• Provided entries:
------------------------

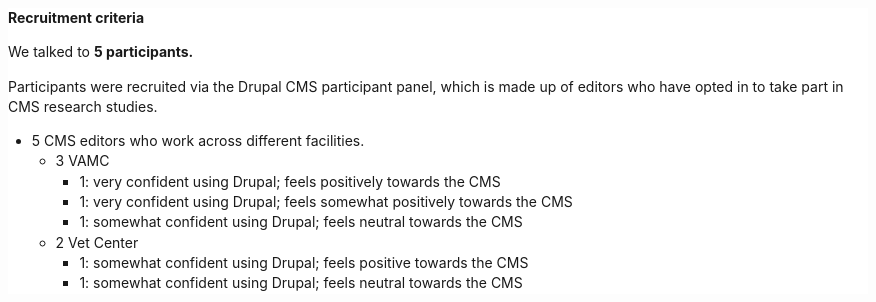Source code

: **Recruitment criteria**



We talked to **5 participants.**

Participants were recruited via the Drupal CMS participant panel, which is made up of editors who have opted in to take part in CMS research studies.

* 5 CMS editors who work across different facilities.
   * 3 VAMC
     * 1: very confident using Drupal; feels positively towards the CMS
     * 1: very confident using Drupal; feels somewhat positively towards the CMS
     * 1: somewhat confident using Drupal; feels neutral towards the CMS
   * 2 Vet Center
     * 1: somewhat confident using Drupal; feels positive towards the CMS
     * 1: somewhat confident using Drupal; feels neutral towards the CMS
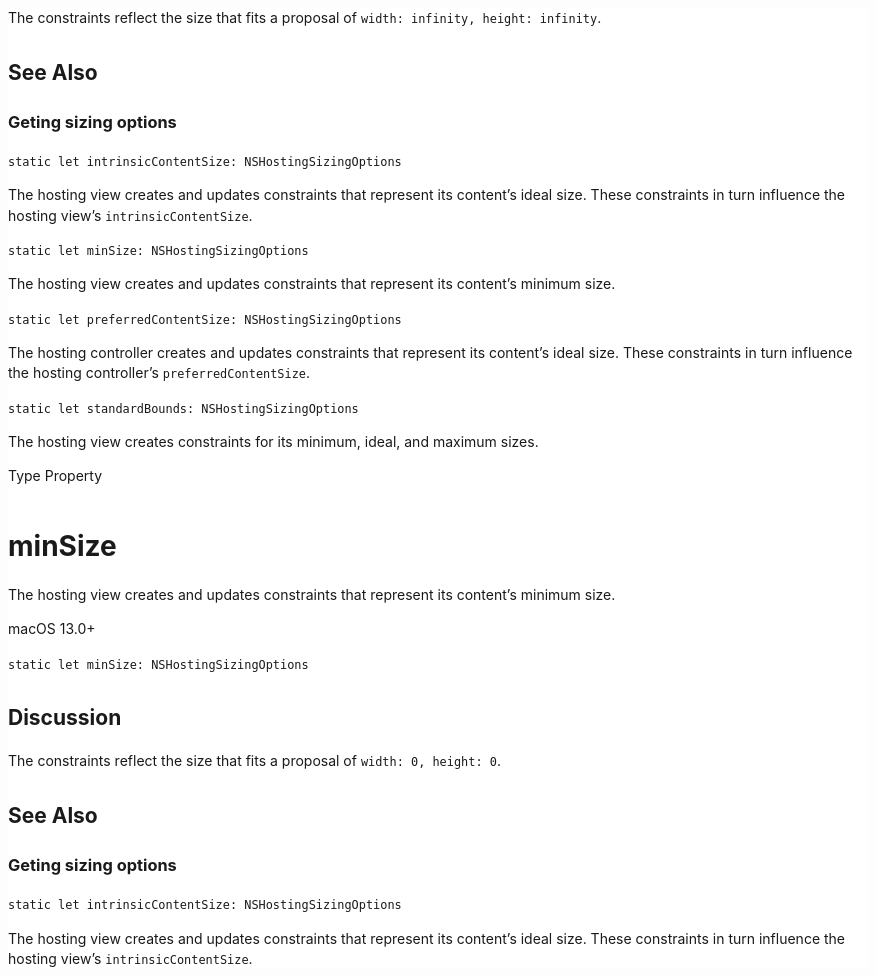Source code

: The constraints reflect the size that fits a proposal of `width: infinity,
height: infinity`.

## See Also

### Geting sizing options

`static let intrinsicContentSize: NSHostingSizingOptions`

The hosting view creates and updates constraints that represent its content’s
ideal size. These constraints in turn influence the hosting view’s
`intrinsicContentSize`.

`static let minSize: NSHostingSizingOptions`

The hosting view creates and updates constraints that represent its content’s
minimum size.

`static let preferredContentSize: NSHostingSizingOptions`

The hosting controller creates and updates constraints that represent its
content’s ideal size. These constraints in turn influence the hosting
controller’s `preferredContentSize`.

`static let standardBounds: NSHostingSizingOptions`

The hosting view creates constraints for its minimum, ideal, and maximum
sizes.

Type Property

# minSize

The hosting view creates and updates constraints that represent its content’s
minimum size.

macOS 13.0+

    
    
    static let minSize: NSHostingSizingOptions

## Discussion

The constraints reflect the size that fits a proposal of `width: 0, height:
0`.

## See Also

### Geting sizing options

`static let intrinsicContentSize: NSHostingSizingOptions`

The hosting view creates and updates constraints that represent its content’s
ideal size. These constraints in turn influence the hosting view’s
`intrinsicContentSize`.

------------------------

• Task to complete: Where does the word "reflect" appear in the material above? Copy every line that holds it.

• Result:
: The constraints reflect the size that fits a proposal of `width: infinity,
The constraints reflect the size that fits a proposal of `width: 0, height:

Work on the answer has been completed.